Cumhuriyet’in 75. yılı kutlanacaktı. Gazete olarak ne yapabilirdik? Bu amaçla düzenlenen toplantıda Nelly Barokas, “Bize yakışan Türk Yahudi basınıyla ilgili bir sergi açmak” dedi ve fikir benimsendi.
Sergi için mekân arıyorduk. İstanbul Büyükşehir Belediyesi 15 Ekim’de Atatürk Kitaplığı Sergi Salonu’nu tarafımıza tahsis etti. Sevinmeli mi, yoksa üzülmeli miydik, zamanın daralması bir panik yarattı ilk anda.
Ancak Gözlem Kitap Editörü Gila Kohen, gecesini gündüzüne katarak hem Cumhuriyet döneminde Türk Yahudilerinin bilimsel, kültürel ve dinsel alanda yazmış oldukları 500’ün üstünde yapıtın ismini içeren bir kaynakça derlemeyi, ‘Cumhuriyet Döneminde Türk Yahudi Basını ve Türk Yahudilerinin Yayınları’ adlı bir kitapçık oluşturmayı hem de sergiyi - kendisine yardım elini uzatanların katkılarıyla- gerçekleştirmeyi başardı…

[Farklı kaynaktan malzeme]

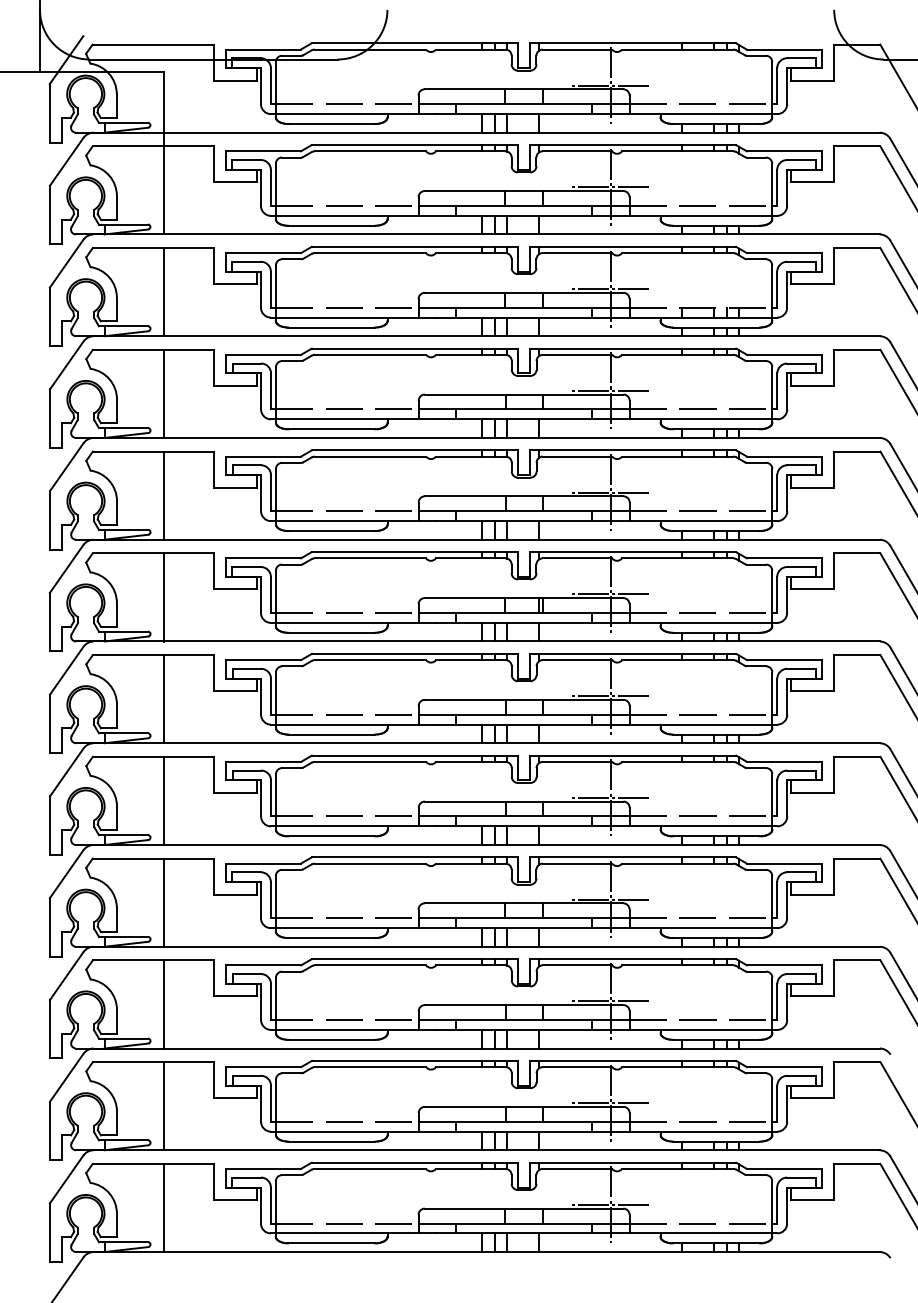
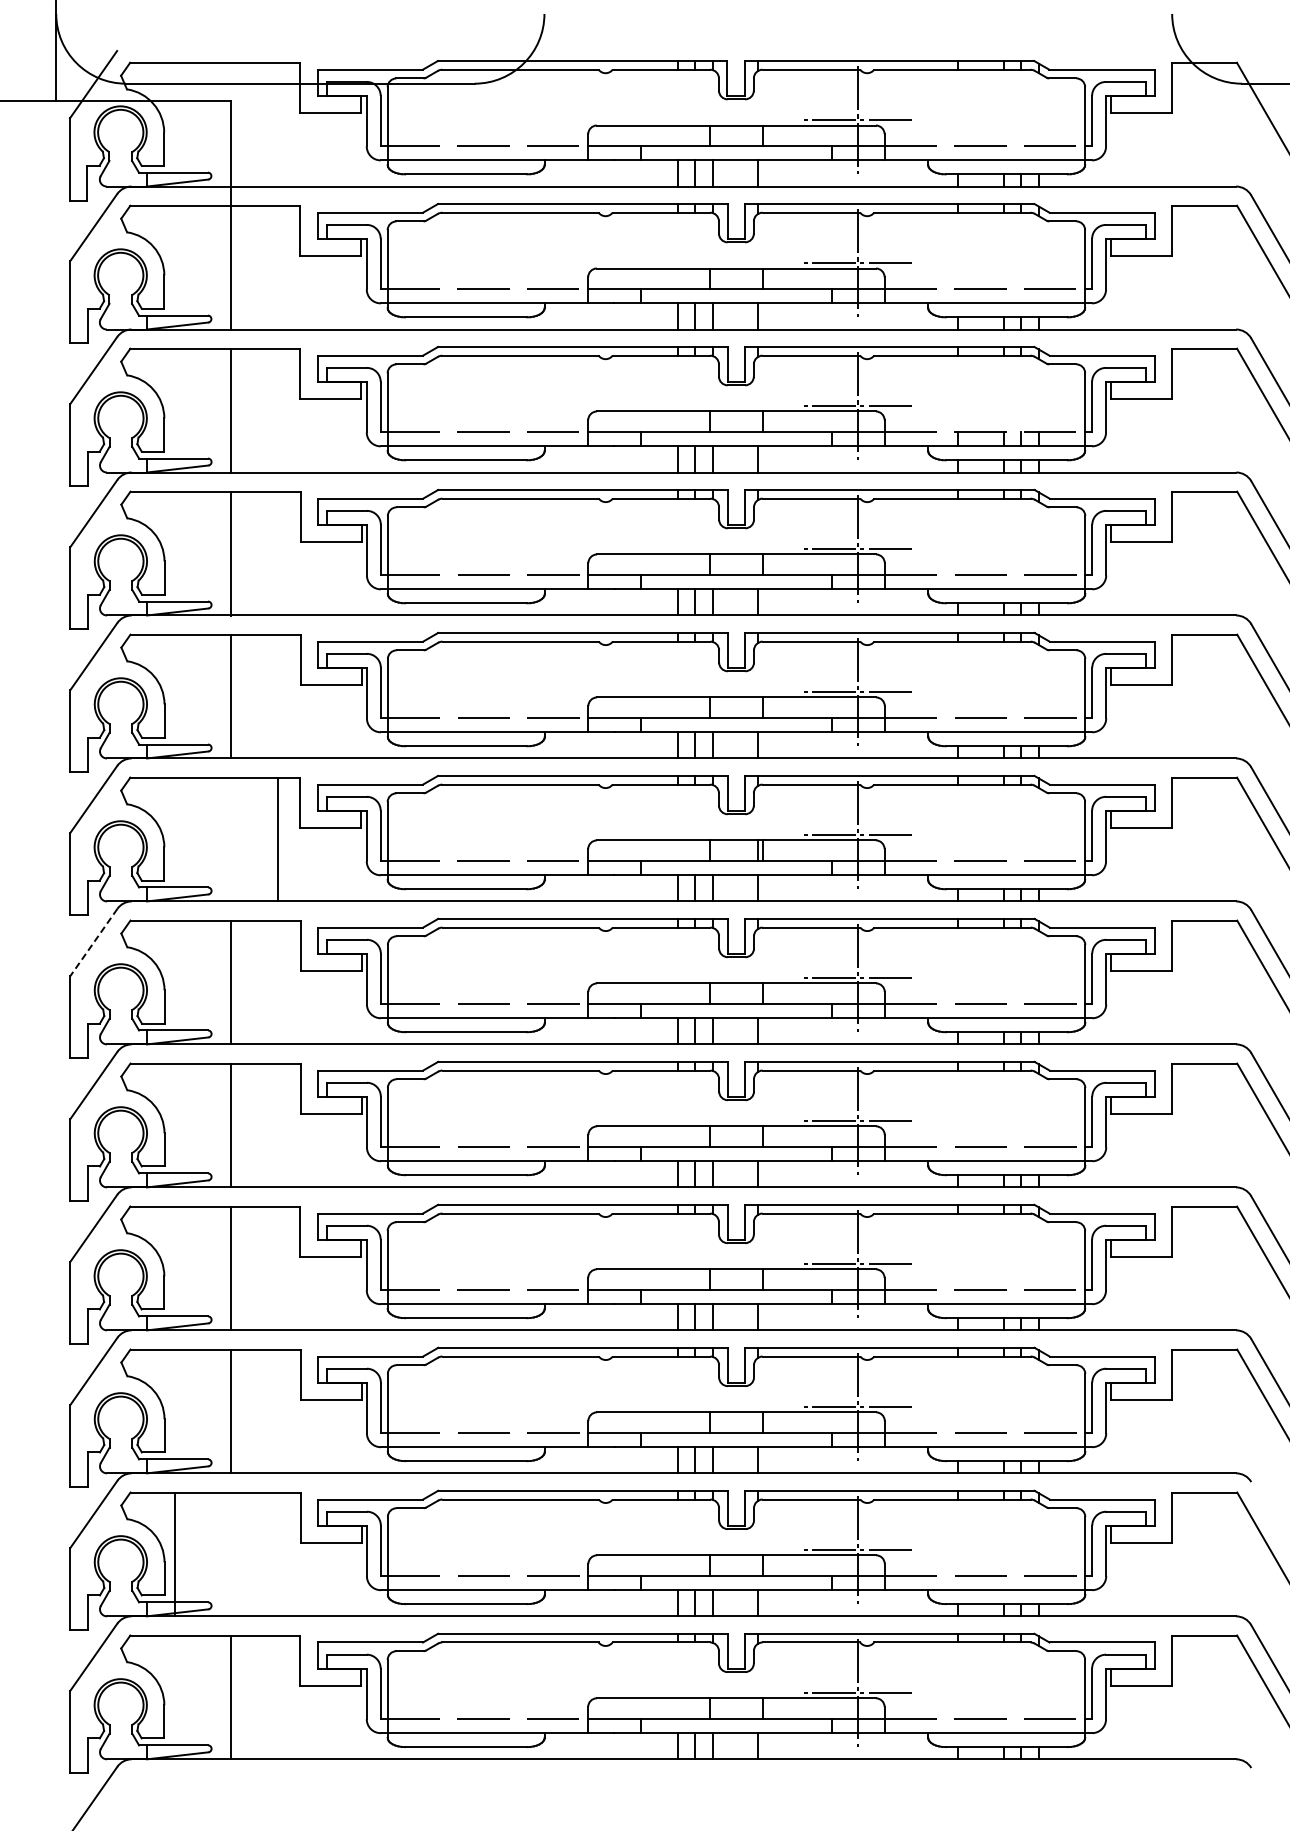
line: (164, 597) -> (277, 839), moved
line: (66, 670) -> (93, 942), solid -> dashed
line: (164, 1106) -> (174, 1554), moved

Gila, bir yandan tamamlaması gereken sergi hazırlıkları için insanüstü bir çaba gösteriyor, diğer yandan amansız hastalığıyla yılmadan savaş veriyor, tedavi görüyordu. Doktorun “Sakın!” demesine rağmen hastane çıkışı soluğu açılışta aldı. O gerçek bir Şalom’cuydu. Bu vesileyle Gila Kohen’i bir kez daha anmak isterim.
Serginin açılış kokteylinde yoğun ilgi ve katılım sağlandı. Haber 21 Ekim 1998 Şalom’unda ‘Cumhuriyet Döneminde Türk Yahudi Basını ve Türk Yahudilerinin Yayınları sergisi açıldı’ başlığıyla yer aldı.
Şalom’un 75. yılı için hazırlanan özel sayıda bu anıyı aktarmak istedim.
Şalom’da geçirdiğim uzun yıllar boyunca çok şey öğrendim, çok insan tanıdım. Şalom benim için gönüllü çalışmanın sınırlarını zorlayan bir aile oldu.
1 Haziran 2016’da kaleme aldığım ‘Yirmi beş yılın ardından’ başlıklı son başyazımda şöyle diyecektim: “Bu bir veda yazısı değil. 25 yıldır içinde bulunduğum Şalom’dan nasıl ayrılabilirim ki? Bir kez Şalom’cu olan, ilelebet Şalom’cu kalır.”
Avram Leyon’un kurucusu olduğu Şalom 75 yıldır sürekli bir evrim içinde kendini yenilemesini bildi. Şalom’un, gelişen teknolojilere ayak uydurarak gerek yazılı gerekse dijital ortamda daha uzun yıllar işlevini sürdüreceğine inanıyorum.